Joe and Candace Lang, with Helena and Tiny.
“It is with profound sorrow that I report to you the death of my dear wife and one of FFRF’s most avid supporters and newest Life Members, Dr. Candace D. Lang.” writes FFRF member Joseph Wilkins of Atlanta, Ga.
Candace died Oct. 31, 2011, in her bedroom in Atlanta, surrounded by family and friends, with her two beautiful cats, Helena and Tiny, curled at her feet.
Up until a few months before her death, she served as chair of the Department of French and Italian at Emory University. She received her undergraduate degree from Agnes Scott College and her Ph.D. from Johns Hopkins. She taught briefly at Reed College in Portland, Ore., and spent several years as professor of French at Tulane University before joining the Emory faculty in 1989. She also served two terms as president of the study-abroad consortium, EDUCO (Emory, Duke and Cornell) in Paris.
Candace, a great lover of France and French culture, was often mistaken for a native when living there. A dedicated swimmer and fitness athlete, she won the Masters champion title in the 200-meter backstroke (in her age group) in France. She held the title “for almost fifteen minutes,” recounted Joe.
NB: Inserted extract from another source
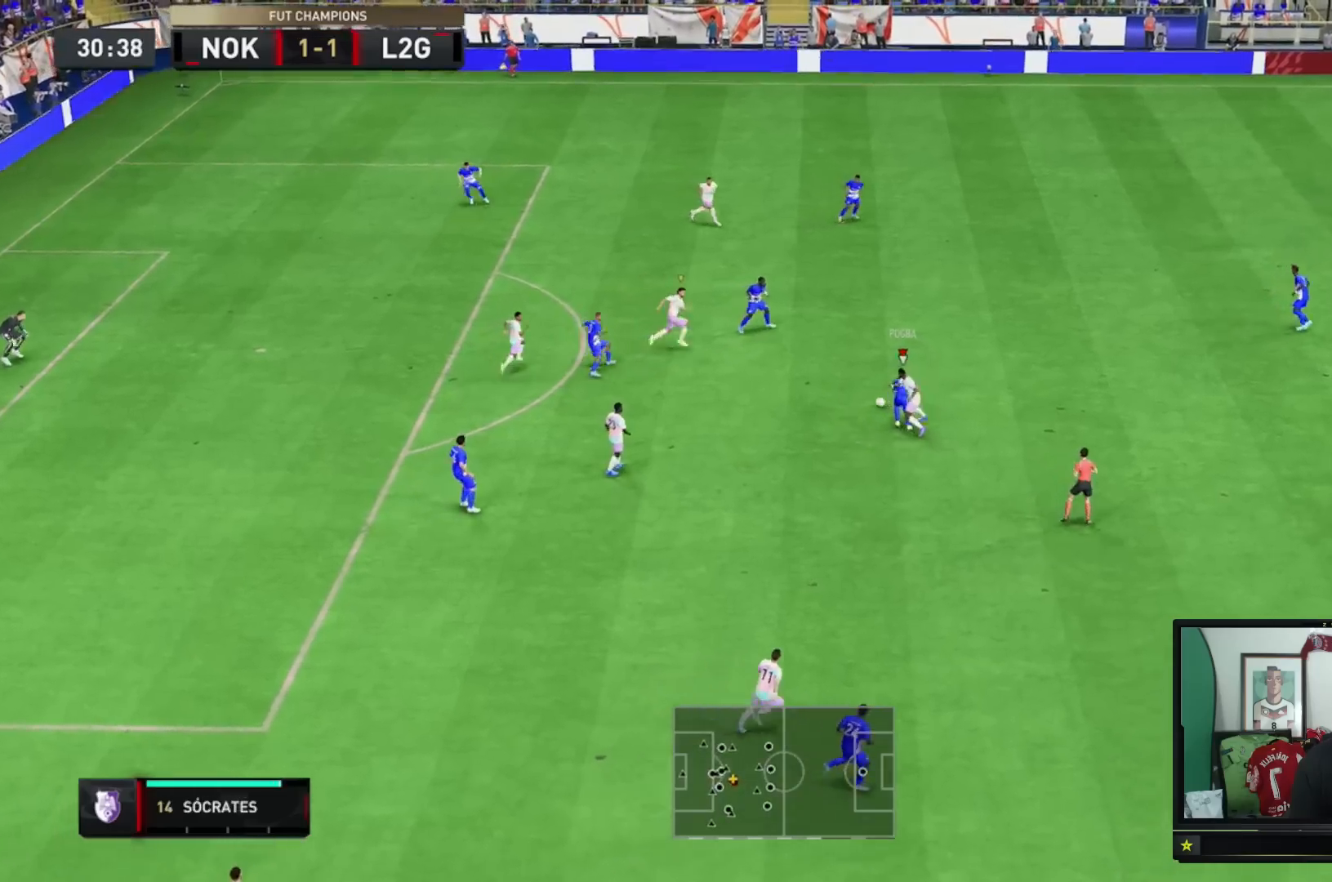
{"buttons": [], "left_stick": "down-left", "right_stick": "center", "events": [[50, "left_stick", "up"], [317, "R2", "down"], [384, "left_stick", "left"], [450, "R2", "up"], [450, "left_stick", "down-left"]]}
After descending from the awards podium, she mentioned to a race official that she thought it unusual that an American could hold a national title in France. The official looked at her with intense discomfort and asked, “You’re an American? But your French is perfect!” before stripping her of the medal.
In spite of the fact that Candace was slim, fit and watched her diet carefully, she was diagnosed with lung cancer in December 2009. She had quit smoking 30 years earlier.
Her very favorite thing was to travel, Joe noted. Five weeks before Candace’s death, they made a final pilgrimage to Paris and rented an apartment overlooking the Seine across from le Pont Neuf. During that unforgettable 10 days, they wined and dined all their Parisian friends.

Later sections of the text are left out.